THE TASK: Wherever the records include pictures, skip them and transcribe all the rest word for word.

======== DATA FOR ANALYSIS

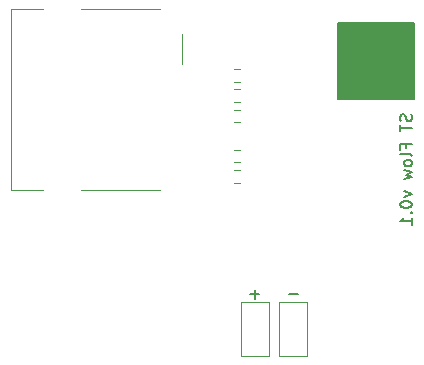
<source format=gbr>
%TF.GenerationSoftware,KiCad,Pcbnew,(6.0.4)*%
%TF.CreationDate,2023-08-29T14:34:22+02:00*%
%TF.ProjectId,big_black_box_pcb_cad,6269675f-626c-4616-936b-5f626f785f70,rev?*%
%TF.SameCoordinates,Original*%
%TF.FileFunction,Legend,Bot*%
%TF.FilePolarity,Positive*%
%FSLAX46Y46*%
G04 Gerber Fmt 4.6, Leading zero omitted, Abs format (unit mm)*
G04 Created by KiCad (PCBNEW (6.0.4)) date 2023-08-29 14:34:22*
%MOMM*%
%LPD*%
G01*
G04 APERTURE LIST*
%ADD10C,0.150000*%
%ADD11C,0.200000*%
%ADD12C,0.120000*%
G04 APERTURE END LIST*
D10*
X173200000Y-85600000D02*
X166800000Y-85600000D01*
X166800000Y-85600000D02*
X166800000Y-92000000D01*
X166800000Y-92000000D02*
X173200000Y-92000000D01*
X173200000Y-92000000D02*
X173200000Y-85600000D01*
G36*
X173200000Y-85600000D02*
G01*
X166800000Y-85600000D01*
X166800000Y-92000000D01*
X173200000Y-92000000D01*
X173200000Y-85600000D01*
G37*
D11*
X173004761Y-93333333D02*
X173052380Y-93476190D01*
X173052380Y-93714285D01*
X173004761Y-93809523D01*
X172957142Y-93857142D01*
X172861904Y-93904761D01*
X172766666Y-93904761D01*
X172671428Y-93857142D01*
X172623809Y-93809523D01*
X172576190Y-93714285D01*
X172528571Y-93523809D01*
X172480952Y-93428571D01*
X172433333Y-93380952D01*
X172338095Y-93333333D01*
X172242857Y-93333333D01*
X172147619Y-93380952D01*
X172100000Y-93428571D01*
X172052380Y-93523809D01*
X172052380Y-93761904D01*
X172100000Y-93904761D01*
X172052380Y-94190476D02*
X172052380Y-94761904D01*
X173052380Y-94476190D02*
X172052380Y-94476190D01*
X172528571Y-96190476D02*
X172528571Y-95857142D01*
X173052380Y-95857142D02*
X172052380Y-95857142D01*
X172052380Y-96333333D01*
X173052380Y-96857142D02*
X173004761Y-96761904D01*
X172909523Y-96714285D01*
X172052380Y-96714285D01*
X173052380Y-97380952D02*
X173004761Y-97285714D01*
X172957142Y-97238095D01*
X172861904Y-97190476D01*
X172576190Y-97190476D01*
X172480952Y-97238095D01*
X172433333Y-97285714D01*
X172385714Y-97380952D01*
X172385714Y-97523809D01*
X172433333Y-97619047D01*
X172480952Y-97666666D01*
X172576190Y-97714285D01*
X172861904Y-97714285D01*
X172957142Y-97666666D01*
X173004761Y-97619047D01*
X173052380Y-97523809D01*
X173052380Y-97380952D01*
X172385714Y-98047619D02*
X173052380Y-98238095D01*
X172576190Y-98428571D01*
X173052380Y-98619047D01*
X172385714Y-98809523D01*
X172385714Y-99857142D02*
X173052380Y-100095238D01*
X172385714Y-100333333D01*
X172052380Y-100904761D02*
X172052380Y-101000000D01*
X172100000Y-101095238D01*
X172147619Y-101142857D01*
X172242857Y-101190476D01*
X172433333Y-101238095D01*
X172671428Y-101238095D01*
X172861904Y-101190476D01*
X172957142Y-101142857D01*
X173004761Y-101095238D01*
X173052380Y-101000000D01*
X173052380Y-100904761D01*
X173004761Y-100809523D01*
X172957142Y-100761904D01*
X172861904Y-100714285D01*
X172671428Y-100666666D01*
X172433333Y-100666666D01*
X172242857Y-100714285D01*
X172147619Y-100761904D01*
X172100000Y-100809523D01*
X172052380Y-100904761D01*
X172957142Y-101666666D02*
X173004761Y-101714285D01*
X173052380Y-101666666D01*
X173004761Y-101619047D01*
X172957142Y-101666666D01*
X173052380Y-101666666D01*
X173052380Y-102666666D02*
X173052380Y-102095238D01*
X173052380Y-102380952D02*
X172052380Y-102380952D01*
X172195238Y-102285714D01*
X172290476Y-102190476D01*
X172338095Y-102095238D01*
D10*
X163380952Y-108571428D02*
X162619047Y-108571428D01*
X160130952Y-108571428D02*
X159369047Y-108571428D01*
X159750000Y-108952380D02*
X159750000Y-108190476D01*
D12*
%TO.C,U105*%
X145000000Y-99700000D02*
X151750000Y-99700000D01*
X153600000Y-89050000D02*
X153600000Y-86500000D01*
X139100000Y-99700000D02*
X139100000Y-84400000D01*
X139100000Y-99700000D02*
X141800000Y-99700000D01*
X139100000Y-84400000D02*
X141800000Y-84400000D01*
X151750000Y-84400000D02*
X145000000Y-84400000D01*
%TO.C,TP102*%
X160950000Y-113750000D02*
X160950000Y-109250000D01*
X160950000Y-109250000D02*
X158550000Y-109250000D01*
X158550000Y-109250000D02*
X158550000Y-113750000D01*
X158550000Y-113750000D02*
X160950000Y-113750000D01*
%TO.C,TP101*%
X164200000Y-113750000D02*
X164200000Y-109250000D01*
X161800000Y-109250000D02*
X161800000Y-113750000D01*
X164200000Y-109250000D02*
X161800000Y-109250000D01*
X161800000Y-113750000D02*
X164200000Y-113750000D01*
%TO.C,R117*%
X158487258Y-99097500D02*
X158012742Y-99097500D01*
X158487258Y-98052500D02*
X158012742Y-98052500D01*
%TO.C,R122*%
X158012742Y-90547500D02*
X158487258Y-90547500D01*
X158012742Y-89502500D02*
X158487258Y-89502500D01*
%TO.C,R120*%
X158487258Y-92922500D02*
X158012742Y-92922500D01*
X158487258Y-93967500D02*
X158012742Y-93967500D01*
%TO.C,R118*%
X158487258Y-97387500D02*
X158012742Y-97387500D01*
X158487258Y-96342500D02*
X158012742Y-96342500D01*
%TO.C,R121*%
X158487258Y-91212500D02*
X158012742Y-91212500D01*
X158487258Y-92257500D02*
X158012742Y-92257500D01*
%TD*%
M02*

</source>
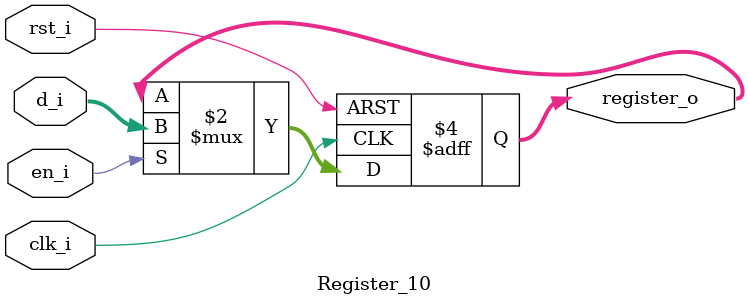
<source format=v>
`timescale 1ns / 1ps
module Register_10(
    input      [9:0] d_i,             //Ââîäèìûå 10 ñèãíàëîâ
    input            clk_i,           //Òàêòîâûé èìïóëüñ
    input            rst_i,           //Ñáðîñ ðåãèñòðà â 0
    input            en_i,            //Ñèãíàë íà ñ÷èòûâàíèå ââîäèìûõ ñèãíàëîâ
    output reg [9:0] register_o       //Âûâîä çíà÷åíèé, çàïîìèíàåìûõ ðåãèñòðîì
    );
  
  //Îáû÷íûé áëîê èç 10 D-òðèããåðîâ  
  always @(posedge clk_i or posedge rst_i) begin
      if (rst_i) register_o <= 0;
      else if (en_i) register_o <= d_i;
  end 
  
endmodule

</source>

================

WRITTEN RESPONSE:
<source format=gbr>
%TF.GenerationSoftware,KiCad,Pcbnew,(6.0.4)*%
%TF.CreationDate,2023-08-29T14:34:22+02:00*%
%TF.ProjectId,big_black_box_pcb_cad,6269675f-626c-4616-936b-5f626f785f70,rev?*%
%TF.SameCoordinates,Original*%
%TF.FileFunction,Legend,Bot*%
%TF.FilePolarity,Positive*%
%FSLAX46Y46*%
G04 Gerber Fmt 4.6, Leading zero omitted, Abs format (unit mm)*
G04 Created by KiCad (PCBNEW (6.0.4)) date 2023-08-29 14:34:22*
%MOMM*%
%LPD*%
G01*
G04 APERTURE LIST*
%ADD10C,0.150000*%
%ADD11C,0.200000*%
%ADD12C,0.120000*%
G04 APERTURE END LIST*
D10*
X173200000Y-85600000D02*
X166800000Y-85600000D01*
X166800000Y-85600000D02*
X166800000Y-92000000D01*
X166800000Y-92000000D02*
X173200000Y-92000000D01*
X173200000Y-92000000D02*
X173200000Y-85600000D01*
G36*
X173200000Y-85600000D02*
G01*
X166800000Y-85600000D01*
X166800000Y-92000000D01*
X173200000Y-92000000D01*
X173200000Y-85600000D01*
G37*
D11*
X173004761Y-93333333D02*
X173052380Y-93476190D01*
X173052380Y-93714285D01*
X173004761Y-93809523D01*
X172957142Y-93857142D01*
X172861904Y-93904761D01*
X172766666Y-93904761D01*
X172671428Y-93857142D01*
X172623809Y-93809523D01*
X172576190Y-93714285D01*
X172528571Y-93523809D01*
X172480952Y-93428571D01*
X172433333Y-93380952D01*
X172338095Y-93333333D01*
X172242857Y-93333333D01*
X172147619Y-93380952D01*
X172100000Y-93428571D01*
X172052380Y-93523809D01*
X172052380Y-93761904D01*
X172100000Y-93904761D01*
X172052380Y-94190476D02*
X172052380Y-94761904D01*
X173052380Y-94476190D02*
X172052380Y-94476190D01*
X172528571Y-96190476D02*
X172528571Y-95857142D01*
X173052380Y-95857142D02*
X172052380Y-95857142D01*
X172052380Y-96333333D01*
X173052380Y-96857142D02*
X173004761Y-96761904D01*
X172909523Y-96714285D01*
X172052380Y-96714285D01*
X173052380Y-97380952D02*
X173004761Y-97285714D01*
X172957142Y-97238095D01*
X172861904Y-97190476D01*
X172576190Y-97190476D01*
X172480952Y-97238095D01*
X172433333Y-97285714D01*
X172385714Y-97380952D01*
X172385714Y-97523809D01*
X172433333Y-97619047D01*
X172480952Y-97666666D01*
X172576190Y-97714285D01*
X172861904Y-97714285D01*
X172957142Y-97666666D01*
X173004761Y-97619047D01*
X173052380Y-97523809D01*
X173052380Y-97380952D01*
X172385714Y-98047619D02*
X173052380Y-98238095D01*
X172576190Y-98428571D01*
X173052380Y-98619047D01*
X172385714Y-98809523D01*
X172385714Y-99857142D02*
X173052380Y-100095238D01*
X172385714Y-100333333D01*
X172052380Y-100904761D02*
X172052380Y-101000000D01*
X172100000Y-101095238D01*
X172147619Y-101142857D01*
X172242857Y-101190476D01*
X172433333Y-101238095D01*
X172671428Y-101238095D01*
X172861904Y-101190476D01*
X172957142Y-101142857D01*
X173004761Y-101095238D01*
X173052380Y-101000000D01*
X173052380Y-100904761D01*
X173004761Y-100809523D01*
X172957142Y-100761904D01*
X172861904Y-100714285D01*
X172671428Y-100666666D01*
X172433333Y-100666666D01*
X172242857Y-100714285D01*
X172147619Y-100761904D01*
X172100000Y-100809523D01*
X172052380Y-100904761D01*
X172957142Y-101666666D02*
X173004761Y-101714285D01*
X173052380Y-101666666D01*
X173004761Y-101619047D01*
X172957142Y-101666666D01*
X173052380Y-101666666D01*
X173052380Y-102666666D02*
X173052380Y-102095238D01*
X173052380Y-102380952D02*
X172052380Y-102380952D01*
X172195238Y-102285714D01*
X172290476Y-102190476D01*
X172338095Y-102095238D01*
D10*
X163380952Y-108571428D02*
X162619047Y-108571428D01*
X160130952Y-108571428D02*
X159369047Y-108571428D01*
X159750000Y-108952380D02*
X159750000Y-108190476D01*
D12*
%TO.C,U105*%
X145000000Y-99700000D02*
X151750000Y-99700000D01*
X153600000Y-89050000D02*
X153600000Y-86500000D01*
X139100000Y-99700000D02*
X139100000Y-84400000D01*
X139100000Y-99700000D02*
X141800000Y-99700000D01*
X139100000Y-84400000D02*
X141800000Y-84400000D01*
X151750000Y-84400000D02*
X145000000Y-84400000D01*
%TO.C,TP102*%
X160950000Y-113750000D02*
X160950000Y-109250000D01*
X160950000Y-109250000D02*
X158550000Y-109250000D01*
X158550000Y-109250000D02*
X158550000Y-113750000D01*
X158550000Y-113750000D02*
X160950000Y-113750000D01*
%TO.C,TP101*%
X164200000Y-113750000D02*
X164200000Y-109250000D01*
X161800000Y-109250000D02*
X161800000Y-113750000D01*
X164200000Y-109250000D02*
X161800000Y-109250000D01*
X161800000Y-113750000D02*
X164200000Y-113750000D01*
%TO.C,R117*%
X158487258Y-99097500D02*
X158012742Y-99097500D01*
X158487258Y-98052500D02*
X158012742Y-98052500D01*
%TO.C,R122*%
X158012742Y-90547500D02*
X158487258Y-90547500D01*
X158012742Y-89502500D02*
X158487258Y-89502500D01*
%TO.C,R120*%
X158487258Y-92922500D02*
X158012742Y-92922500D01*
X158487258Y-93967500D02*
X158012742Y-93967500D01*
%TO.C,R118*%
X158487258Y-97387500D02*
X158012742Y-97387500D01*
X158487258Y-96342500D02*
X158012742Y-96342500D01*
%TO.C,R121*%
X158487258Y-91212500D02*
X158012742Y-91212500D01*
X158487258Y-92257500D02*
X158012742Y-92257500D01*
%TD*%
M02*

</source>
<source format=v>
`timescale 1ns / 1ps
module Register_10(
    input      [9:0] d_i,             //Ââîäèìûå 10 ñèãíàëîâ
    input            clk_i,           //Òàêòîâûé èìïóëüñ
    input            rst_i,           //Ñáðîñ ðåãèñòðà â 0
    input            en_i,            //Ñèãíàë íà ñ÷èòûâàíèå ââîäèìûõ ñèãíàëîâ
    output reg [9:0] register_o       //Âûâîä çíà÷åíèé, çàïîìèíàåìûõ ðåãèñòðîì
    );
  
  //Îáû÷íûé áëîê èç 10 D-òðèããåðîâ  
  always @(posedge clk_i or posedge rst_i) begin
      if (rst_i) register_o <= 0;
      else if (en_i) register_o <= d_i;
  end 
  
endmodule

</source>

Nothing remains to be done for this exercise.